夫妻俩都是真心惦记着贺子书,追着苏软想从她嘴里问出更多消息,恨不得亲自去找人。
苏软安慰了几个来回不见效,便从诵经祈福到张贴赏金告示,把活一一分了出去,周家上下很快忙起来,苏软暂时算是清净了。
期间,贺挽一直闷在房间里。
这天晌午,苏软隔着莲花池往栏台望了一眼,神情默了默,朝那边走过去。
门口的丫鬟见她走来,伸手拦住:“贺小姐不方便见人,还望姑娘留步。”
苏软知道会是这个结果,并不意外,退后两步,从脖颈里取下方盒项链,递过去:“麻烦你把这个交给贺小姐。”
两个丫鬟对视了一眼,目露难色。
苏软强调:“这是很重要的东西,贺小姐一定想见到。”
其中一个丫鬟犹豫了一下,接过项链,朝她福了福身,从门缝里挤了进去。
苏软看着她关上门,松了口气,转身慢悠悠往回走。
没走两步,身后传来丫鬟急切地呼唤:“姑娘留步,贺小姐想见您。
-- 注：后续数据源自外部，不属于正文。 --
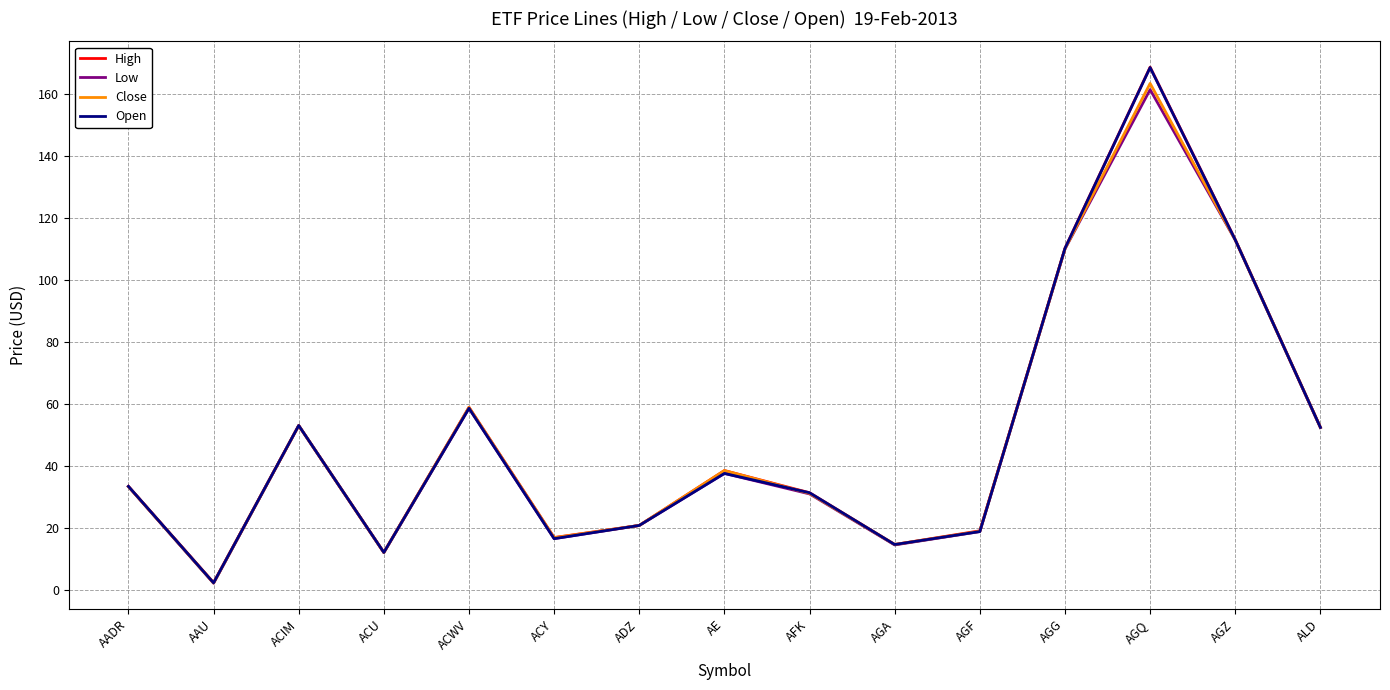

At which category does Low reach its first local peak?

ACIM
”
两分钟后,苏软站在贺挽房内,看着贺挽对镜梳妆。
“这几天怠慢苏姑娘了,我身体实在不适,不好随便见人,苏姑娘切莫记罪。”贺挽说着,虚弱地咳嗽了两声。
苏软客气笑:“生病修养是人之常情,贺姐姐别烦我打扰你才是。”
“如此就好,姑娘坐吧,”贺挽吩咐身边的丫鬟:“福珠,上茶。”
福珠领着苏软坐下,给她上了一杯热茶。
“子书把项链交给苏姑娘了?”贺挽问。
苏软刚抿下一口茶,连忙道:“贺子书把项链交给我时,我还不知道这项链这么贵重,不过也多亏了他这个举动,才支撑着我见到贺姐姐。”
贺挽听了轻笑一声:“也是,不管是谁拿着这项链,我都会见上一见,那毕竟是子书的东西。”
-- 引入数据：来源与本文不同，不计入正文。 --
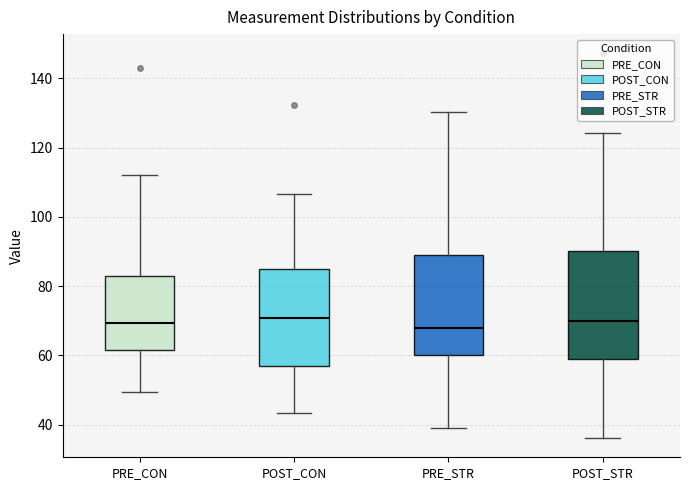

Reading left to right, transcribe this box plot: for each box, give where its median line is, the range the box spans, and where its two whiskers end, as read against the y-axis. The values are not printed on the chart, so give them approximately, as read against the axis.

PRE_CON: median 70, box 62 to 82, whiskers 50 to 112
POST_CON: median 70, box 58 to 84, whiskers 44 to 106
PRE_STR: median 68, box 60 to 90, whiskers 40 to 130
POST_STR: median 70, box 60 to 90, whiskers 36 to 124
苏软笑:“所以我今天就是想着来归还项链,不知贺姐姐愿不愿意帮忙?”
贺挽梳头发的手顿了顿,缓缓转身,看向苏软:“我这副病体,还能帮上什么?”
苏软看着她的眼睛,缓缓说:“前厅的事情,贺姐姐应该已经知道了,收养我的农户恰好是个民医,会不少偏方,见效奇快,我跟着学了几年,若是贺姐姐不嫌弃,我可以帮你看看。”
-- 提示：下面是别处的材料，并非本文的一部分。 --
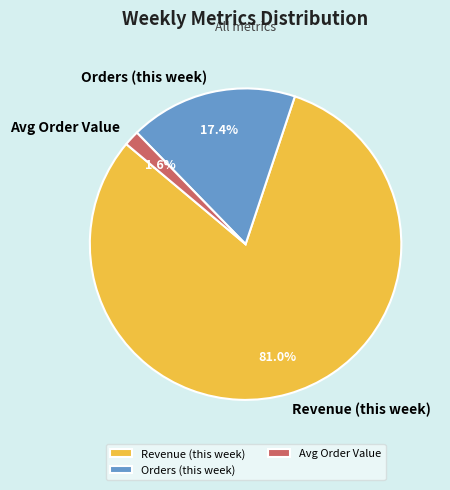

Rank the categories by value from highest to lowest.

Revenue (this week), Orders (this week), Avg Order Value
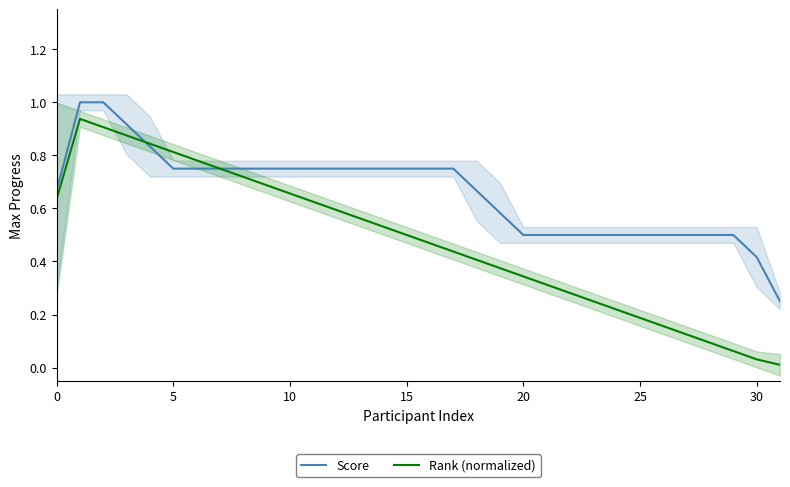

Which series has the largest range (max minus min)?

Rank (normalized)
贺挽愣愣看着她,片刻突然又咳嗽起来,福珠过来给她拍背。她舒了舒气,朝苏软弯了弯眉:“那便有劳苏姑娘了,”又支会福珠:“你先下去。”
福珠退出去,房门关上。
苏软把贺挽扶到床上,替她把脉。
片刻,她从怀里拿出一个小瓶子:“贺姐姐体虚过瘦,气血不足,我这里有补气血的良药,每日睡前服一粒,三日见效。”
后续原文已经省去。